MARK: The grunge movement was a lot like the punk movement...the "we could care less" attitude, where the musicians weren't that good. And I think a lot of the metal bands are up against that right now; it'll all turn around and come back from the underground, just the way it did in 1980. People always say how big metal was in the '80s with the poofed up hair bands, but that wasn't true metal.
SW: So, I guess your influences would be the bands from the early '70s?
JOHN: Yeah...Groundhogs, Budgie, Status Quo, Black Sabbath, Slade...all that stuff.
SW: What about the new music out there...
JOE: John likes techno...
JOHN: You're a lying son-of-a-bitch, I hate techno!

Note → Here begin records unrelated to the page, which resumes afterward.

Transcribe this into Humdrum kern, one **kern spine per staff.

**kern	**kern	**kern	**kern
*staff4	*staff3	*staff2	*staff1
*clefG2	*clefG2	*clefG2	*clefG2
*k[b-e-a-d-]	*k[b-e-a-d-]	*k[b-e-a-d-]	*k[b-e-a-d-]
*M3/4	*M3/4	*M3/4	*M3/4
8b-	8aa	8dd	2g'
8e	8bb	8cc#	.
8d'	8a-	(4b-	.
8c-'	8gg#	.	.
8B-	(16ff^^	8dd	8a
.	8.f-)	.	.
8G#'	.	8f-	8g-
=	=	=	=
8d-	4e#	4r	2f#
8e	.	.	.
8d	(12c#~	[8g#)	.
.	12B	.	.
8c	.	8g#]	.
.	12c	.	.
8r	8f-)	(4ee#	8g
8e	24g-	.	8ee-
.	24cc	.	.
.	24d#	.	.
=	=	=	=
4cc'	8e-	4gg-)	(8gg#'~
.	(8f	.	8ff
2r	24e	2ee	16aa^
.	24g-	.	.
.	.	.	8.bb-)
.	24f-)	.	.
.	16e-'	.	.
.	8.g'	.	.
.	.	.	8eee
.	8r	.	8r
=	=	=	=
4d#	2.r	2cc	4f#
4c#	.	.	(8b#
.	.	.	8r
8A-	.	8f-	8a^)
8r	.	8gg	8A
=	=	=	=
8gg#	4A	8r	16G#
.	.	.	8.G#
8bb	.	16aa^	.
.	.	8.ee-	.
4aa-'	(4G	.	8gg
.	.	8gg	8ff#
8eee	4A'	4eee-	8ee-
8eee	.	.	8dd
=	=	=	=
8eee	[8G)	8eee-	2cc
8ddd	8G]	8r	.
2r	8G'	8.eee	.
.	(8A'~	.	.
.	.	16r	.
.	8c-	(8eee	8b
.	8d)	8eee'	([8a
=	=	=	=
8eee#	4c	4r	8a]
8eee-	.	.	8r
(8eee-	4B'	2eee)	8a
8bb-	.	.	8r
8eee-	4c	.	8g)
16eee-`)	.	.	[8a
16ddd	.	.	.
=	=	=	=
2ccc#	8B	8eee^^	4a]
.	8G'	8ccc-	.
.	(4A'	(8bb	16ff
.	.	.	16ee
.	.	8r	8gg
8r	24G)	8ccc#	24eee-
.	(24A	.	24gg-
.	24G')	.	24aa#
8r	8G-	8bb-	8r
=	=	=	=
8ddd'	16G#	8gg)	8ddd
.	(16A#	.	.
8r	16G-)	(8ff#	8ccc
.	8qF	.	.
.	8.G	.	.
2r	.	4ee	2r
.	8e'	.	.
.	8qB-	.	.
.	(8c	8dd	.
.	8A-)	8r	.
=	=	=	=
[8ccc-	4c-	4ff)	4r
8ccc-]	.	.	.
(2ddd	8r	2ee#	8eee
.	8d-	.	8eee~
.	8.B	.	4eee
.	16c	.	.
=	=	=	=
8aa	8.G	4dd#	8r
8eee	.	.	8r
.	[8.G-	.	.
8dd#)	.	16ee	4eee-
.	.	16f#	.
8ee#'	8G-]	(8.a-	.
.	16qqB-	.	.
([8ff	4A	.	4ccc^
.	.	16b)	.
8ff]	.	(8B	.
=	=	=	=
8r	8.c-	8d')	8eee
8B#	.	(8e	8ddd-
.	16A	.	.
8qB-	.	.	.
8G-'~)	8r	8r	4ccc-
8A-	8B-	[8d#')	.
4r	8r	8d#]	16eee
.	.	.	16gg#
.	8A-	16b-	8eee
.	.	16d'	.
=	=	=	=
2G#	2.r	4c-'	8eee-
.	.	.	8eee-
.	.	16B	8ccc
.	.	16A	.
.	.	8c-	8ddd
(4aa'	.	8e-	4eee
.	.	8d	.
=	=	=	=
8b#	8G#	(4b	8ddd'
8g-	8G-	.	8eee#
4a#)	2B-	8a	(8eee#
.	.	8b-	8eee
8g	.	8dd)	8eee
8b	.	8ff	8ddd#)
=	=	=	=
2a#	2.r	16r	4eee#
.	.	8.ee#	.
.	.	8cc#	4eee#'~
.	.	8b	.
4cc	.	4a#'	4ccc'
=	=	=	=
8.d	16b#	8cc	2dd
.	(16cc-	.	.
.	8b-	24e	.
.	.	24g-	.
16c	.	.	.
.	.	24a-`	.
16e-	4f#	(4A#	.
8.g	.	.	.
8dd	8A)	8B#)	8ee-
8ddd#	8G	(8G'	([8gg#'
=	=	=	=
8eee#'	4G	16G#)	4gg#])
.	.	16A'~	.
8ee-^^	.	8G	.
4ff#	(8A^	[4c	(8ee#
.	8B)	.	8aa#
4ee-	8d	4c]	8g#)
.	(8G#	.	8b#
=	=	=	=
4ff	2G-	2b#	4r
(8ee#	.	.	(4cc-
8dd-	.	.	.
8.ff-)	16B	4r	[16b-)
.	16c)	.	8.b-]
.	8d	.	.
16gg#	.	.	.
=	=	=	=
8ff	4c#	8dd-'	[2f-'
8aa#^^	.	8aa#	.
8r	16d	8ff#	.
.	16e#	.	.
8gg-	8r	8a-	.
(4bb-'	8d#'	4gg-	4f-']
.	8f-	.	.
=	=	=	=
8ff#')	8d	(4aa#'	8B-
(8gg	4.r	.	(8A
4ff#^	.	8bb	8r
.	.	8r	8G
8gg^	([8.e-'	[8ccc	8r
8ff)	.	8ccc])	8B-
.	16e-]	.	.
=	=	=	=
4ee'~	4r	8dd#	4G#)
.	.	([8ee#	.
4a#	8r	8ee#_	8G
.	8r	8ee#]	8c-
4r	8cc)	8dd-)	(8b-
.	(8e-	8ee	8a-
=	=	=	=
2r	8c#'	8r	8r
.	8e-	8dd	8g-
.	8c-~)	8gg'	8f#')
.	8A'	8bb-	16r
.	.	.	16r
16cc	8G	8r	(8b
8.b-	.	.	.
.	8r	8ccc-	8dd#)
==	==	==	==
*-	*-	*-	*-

JOE: I like Type O Negative.
JOHN: I'm sure there are some great new bands out there, but it's nothing like it was back in the early '80s where nearly every release was different. And now, it's like nine times out of ten, the band is a piece of crap.
JOE: Put it this way, Mythra (early '80s underground British metal band who released one, limited edition, EP entitled Death & Destiny - Ed.) were genius' compared to what's out there today!
JOHN: With any "new" form of music, the originators are usually good bands that have good music and good ideas, like Nirvana. But then you get all the followers and wannabes, bands like Silverchair, etc...and that really sucks.